● **WHAT THE TASK ASKS**
Rewrite the lines below, changing every "common name" to "everyday name" and leaving everything else the same.

Stored data:
--- --- ---

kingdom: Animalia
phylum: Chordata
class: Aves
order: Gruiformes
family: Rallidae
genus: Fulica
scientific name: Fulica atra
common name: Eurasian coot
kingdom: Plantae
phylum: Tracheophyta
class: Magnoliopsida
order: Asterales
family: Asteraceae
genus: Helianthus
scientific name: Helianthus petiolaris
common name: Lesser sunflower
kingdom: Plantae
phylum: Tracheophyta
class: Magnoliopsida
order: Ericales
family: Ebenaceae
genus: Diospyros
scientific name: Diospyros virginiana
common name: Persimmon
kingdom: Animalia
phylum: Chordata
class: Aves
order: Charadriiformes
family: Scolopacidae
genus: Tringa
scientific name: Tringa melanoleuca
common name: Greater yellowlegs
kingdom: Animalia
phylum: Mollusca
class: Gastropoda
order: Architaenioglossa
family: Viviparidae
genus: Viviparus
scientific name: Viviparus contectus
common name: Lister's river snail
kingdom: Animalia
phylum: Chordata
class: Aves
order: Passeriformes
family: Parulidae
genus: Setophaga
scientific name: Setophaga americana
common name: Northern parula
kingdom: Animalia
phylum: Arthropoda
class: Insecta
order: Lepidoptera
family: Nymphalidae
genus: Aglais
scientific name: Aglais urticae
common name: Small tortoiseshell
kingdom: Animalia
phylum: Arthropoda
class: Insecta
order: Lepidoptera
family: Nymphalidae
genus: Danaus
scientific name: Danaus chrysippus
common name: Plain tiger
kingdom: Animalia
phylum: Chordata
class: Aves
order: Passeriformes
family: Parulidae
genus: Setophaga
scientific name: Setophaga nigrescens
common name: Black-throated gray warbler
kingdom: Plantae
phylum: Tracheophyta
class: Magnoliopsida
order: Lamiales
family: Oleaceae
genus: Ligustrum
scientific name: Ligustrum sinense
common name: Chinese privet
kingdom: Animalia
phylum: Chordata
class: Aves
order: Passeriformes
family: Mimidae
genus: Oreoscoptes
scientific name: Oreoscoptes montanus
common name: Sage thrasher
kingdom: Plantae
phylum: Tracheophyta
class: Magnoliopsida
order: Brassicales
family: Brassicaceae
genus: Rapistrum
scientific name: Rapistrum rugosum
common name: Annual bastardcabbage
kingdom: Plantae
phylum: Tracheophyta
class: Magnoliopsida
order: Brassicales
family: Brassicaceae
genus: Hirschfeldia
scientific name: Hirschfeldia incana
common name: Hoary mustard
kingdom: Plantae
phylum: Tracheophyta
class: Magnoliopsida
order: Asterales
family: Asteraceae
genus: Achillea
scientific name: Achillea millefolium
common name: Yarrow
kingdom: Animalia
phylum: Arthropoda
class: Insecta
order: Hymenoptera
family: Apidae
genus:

--- --- ---

● **FULL SOLUTION**
kingdom: Animalia
phylum: Chordata
class: Aves
order: Gruiformes
family: Rallidae
genus: Fulica
scientific name: Fulica atra
everyday name: Eurasian coot
kingdom: Plantae
phylum: Tracheophyta
class: Magnoliopsida
order: Asterales
family: Asteraceae
genus: Helianthus
scientific name: Helianthus petiolaris
everyday name: Lesser sunflower
kingdom: Plantae
phylum: Tracheophyta
class: Magnoliopsida
order: Ericales
family: Ebenaceae
genus: Diospyros
scientific name: Diospyros virginiana
everyday name: Persimmon
kingdom: Animalia
phylum: Chordata
class: Aves
order: Charadriiformes
family: Scolopacidae
genus: Tringa
scientific name: Tringa melanoleuca
everyday name: Greater yellowlegs
kingdom: Animalia
phylum: Mollusca
class: Gastropoda
order: Architaenioglossa
family: Viviparidae
genus: Viviparus
scientific name: Viviparus contectus
everyday name: Lister's river snail
kingdom: Animalia
phylum: Chordata
class: Aves
order: Passeriformes
family: Parulidae
genus: Setophaga
scientific name: Setophaga americana
everyday name: Northern parula
kingdom: Animalia
phylum: Arthropoda
class: Insecta
order: Lepidoptera
family: Nymphalidae
genus: Aglais
scientific name: Aglais urticae
everyday name: Small tortoiseshell
kingdom: Animalia
phylum: Arthropoda
class: Insecta
order: Lepidoptera
family: Nymphalidae
genus: Danaus
scientific name: Danaus chrysippus
everyday name: Plain tiger
kingdom: Animalia
phylum: Chordata
class: Aves
order: Passeriformes
family: Parulidae
genus: Setophaga
scientific name: Setophaga nigrescens
everyday name: Black-throated gray warbler
kingdom: Plantae
phylum: Tracheophyta
class: Magnoliopsida
order: Lamiales
family: Oleaceae
genus: Ligustrum
scientific name: Ligustrum sinense
everyday name: Chinese privet
kingdom: Animalia
phylum: Chordata
class: Aves
order: Passeriformes
family: Mimidae
genus: Oreoscoptes
scientific name: Oreoscoptes montanus
everyday name: Sage thrasher
kingdom: Plantae
phylum: Tracheophyta
class: Magnoliopsida
order: Brassicales
family: Brassicaceae
genus: Rapistrum
scientific name: Rapistrum rugosum
everyday name: Annual bastardcabbage
kingdom: Plantae
phylum: Tracheophyta
class: Magnoliopsida
order: Brassicales
family: Brassicaceae
genus: Hirschfeldia
scientific name: Hirschfeldia incana
everyday name: Hoary mustard
kingdom: Plantae
phylum: Tracheophyta
class: Magnoliopsida
order: Asterales
family: Asteraceae
genus: Achillea
scientific name: Achillea millefolium
everyday name: Yarrow
kingdom: Animalia
phylum: Arthropoda
class: Insecta
order: Hymenoptera
family: Apidae
genus:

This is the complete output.